US Supreme Court will decide on the fate of an 1897 painting which was taken by the Nazis from its former Jewish owner in 1939

In question: Camille Pissarro’s painting
In question: Camille Pissarro’s painting

The US Supreme Court is adjudicating on the fate of an 1897 painting by the impressionist Camille Pissarro, pitting the heirs of its former Jewish owner against a museum in Madrid whose backer paid millions for it.

The piece – titled Rue Saint-Honoré in the Afternoon, Effect of Rain – was owned by the Cassirer family, who bought it directly from Pissarro’s art dealer.

Heirs argue that Lilly Cassirer Neubauer had to sell her painting to obtain the expensive exit visa needed to flee the Nazis in 1939. A Nazi-appointed appraiser offered her £280 for it, then paid the money into an account she could not access.

In 1958, she accepted around £10,000 in reparations from the German government but did not waive her right to seek the painting’s return, prompting her grandson, Claude, to pursue the piece, which is worth £22 million.

It was bought by Baron Hans Heinrich Thyssen-Bornemisza in 1976, before passing to Spain in 1993, when a state-backed foundation paid the baron £280m for much of his collection, to be installed at a museum in his name.

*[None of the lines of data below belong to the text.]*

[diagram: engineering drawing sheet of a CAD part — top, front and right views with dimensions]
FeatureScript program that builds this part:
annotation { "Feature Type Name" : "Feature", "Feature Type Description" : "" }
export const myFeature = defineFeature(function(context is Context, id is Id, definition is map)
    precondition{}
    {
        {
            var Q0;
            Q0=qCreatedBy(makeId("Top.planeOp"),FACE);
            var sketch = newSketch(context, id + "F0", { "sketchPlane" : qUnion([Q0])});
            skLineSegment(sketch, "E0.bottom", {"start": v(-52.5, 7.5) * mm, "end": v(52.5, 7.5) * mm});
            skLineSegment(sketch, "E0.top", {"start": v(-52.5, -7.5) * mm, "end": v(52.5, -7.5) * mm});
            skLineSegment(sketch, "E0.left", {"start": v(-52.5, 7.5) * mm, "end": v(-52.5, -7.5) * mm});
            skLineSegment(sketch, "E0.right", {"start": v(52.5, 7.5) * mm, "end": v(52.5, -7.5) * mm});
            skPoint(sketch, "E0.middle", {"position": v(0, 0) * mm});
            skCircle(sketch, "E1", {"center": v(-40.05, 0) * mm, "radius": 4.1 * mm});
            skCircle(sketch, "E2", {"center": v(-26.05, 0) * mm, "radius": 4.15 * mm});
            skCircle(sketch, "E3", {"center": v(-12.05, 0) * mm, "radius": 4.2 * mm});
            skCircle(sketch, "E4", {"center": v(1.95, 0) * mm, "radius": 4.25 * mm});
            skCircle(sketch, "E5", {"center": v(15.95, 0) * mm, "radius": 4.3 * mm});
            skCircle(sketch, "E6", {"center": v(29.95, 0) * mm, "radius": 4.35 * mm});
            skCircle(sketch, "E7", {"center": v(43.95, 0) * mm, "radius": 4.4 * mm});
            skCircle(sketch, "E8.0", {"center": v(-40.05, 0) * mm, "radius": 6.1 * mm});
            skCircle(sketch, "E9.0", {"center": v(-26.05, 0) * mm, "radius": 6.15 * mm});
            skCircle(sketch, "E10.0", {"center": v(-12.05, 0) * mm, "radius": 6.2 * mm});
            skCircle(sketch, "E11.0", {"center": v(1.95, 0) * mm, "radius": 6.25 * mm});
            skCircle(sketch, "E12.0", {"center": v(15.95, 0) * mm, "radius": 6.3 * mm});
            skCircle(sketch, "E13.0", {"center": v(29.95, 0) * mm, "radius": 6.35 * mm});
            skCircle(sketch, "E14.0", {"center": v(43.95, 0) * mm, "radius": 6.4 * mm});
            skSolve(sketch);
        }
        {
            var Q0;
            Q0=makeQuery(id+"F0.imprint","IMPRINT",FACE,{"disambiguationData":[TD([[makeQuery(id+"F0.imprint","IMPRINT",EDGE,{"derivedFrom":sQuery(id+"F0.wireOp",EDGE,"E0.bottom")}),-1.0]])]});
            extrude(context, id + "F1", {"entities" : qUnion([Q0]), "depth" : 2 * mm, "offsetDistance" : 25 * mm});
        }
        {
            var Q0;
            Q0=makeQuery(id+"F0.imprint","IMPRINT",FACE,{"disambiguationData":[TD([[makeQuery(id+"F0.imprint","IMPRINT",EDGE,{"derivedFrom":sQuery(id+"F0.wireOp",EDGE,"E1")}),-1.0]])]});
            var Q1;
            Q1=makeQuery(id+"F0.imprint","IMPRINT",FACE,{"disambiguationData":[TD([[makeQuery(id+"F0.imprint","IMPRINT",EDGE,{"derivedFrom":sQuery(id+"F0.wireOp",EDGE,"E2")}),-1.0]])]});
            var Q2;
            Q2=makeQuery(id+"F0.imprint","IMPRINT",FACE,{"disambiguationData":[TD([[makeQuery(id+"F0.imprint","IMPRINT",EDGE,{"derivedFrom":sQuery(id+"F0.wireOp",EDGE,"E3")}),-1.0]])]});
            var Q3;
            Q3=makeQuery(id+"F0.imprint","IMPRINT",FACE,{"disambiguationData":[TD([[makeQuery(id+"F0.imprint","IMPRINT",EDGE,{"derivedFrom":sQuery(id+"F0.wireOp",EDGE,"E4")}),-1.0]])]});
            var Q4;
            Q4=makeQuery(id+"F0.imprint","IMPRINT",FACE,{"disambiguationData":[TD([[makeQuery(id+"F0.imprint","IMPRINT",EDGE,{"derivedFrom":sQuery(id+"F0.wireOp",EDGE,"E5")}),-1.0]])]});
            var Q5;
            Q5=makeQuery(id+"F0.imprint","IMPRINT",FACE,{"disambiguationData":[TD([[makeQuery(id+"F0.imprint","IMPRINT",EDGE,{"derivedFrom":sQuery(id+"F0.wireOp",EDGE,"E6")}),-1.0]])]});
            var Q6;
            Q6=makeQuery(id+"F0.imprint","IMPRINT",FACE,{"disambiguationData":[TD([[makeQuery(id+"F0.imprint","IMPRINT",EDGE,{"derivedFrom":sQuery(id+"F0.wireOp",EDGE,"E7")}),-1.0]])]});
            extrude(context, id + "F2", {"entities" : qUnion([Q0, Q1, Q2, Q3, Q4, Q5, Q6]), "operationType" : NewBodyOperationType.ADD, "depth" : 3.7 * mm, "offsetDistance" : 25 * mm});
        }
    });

America’s top court agreed to consider the case in October last year and began hearing arguments on Tuesday. Both Madrid’s Thyssen-Bornemisza museum as well as the Spanish state have rebuffed the restitution claims.

Claude died in 2010 and his California-based son, David, has taken on the challenge. The Supreme Court is being asked to rule on which country – the US or Spain – has jurisdiction, given they have different laws governing restitution.

The museum has said that both it and Thyssen-Bornemisza bought the painting without knowing it was Nazi-looted art, and that David’s great-grandmother had already “received her requested compensation – a then-fair market value of the painting – to compensate her for her loss”.